**WHAT YOU SHOULD DO:**
From the listing below, pull out all lines with "Tesla" in them.
=== Section Start ===
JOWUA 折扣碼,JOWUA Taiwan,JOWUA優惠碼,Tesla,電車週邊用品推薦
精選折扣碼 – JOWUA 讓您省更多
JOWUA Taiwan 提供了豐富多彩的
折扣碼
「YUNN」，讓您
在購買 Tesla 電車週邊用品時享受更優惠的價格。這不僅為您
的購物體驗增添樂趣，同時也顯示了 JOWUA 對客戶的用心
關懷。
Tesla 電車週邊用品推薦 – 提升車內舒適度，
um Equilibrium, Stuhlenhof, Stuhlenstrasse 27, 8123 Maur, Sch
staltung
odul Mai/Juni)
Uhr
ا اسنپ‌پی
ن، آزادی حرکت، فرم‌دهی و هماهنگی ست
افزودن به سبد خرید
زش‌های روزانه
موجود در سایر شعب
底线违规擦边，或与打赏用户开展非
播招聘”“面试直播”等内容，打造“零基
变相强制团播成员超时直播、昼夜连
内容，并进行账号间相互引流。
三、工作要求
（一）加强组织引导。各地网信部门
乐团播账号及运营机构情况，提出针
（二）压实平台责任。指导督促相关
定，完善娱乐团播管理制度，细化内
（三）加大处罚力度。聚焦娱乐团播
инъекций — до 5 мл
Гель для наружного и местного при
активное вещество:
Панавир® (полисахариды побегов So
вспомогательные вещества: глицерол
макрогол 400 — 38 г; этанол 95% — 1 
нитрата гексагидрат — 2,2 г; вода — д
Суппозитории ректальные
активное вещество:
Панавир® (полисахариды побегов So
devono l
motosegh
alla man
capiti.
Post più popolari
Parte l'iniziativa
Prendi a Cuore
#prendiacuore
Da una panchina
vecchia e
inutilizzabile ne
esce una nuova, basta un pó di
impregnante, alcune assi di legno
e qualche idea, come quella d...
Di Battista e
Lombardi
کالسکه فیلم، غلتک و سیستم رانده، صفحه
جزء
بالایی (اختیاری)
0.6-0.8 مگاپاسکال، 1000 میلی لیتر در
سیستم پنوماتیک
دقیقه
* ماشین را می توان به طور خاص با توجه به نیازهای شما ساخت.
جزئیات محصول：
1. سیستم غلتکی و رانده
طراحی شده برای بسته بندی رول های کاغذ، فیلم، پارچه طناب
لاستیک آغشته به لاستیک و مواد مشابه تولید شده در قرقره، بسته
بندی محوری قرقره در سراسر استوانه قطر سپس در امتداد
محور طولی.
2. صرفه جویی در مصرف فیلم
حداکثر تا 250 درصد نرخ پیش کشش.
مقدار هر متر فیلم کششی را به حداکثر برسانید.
=== Section End ===
**RESPONSE BELOW:**
JOWUA 折扣碼,JOWUA Taiwan,JOWUA優惠碼,Tesla,電車週邊用品推薦
在購買 Tesla 電車週邊用品時享受更優惠的價格。這不僅為您
Tesla 電車週邊用品推薦 – 提升車內舒適度，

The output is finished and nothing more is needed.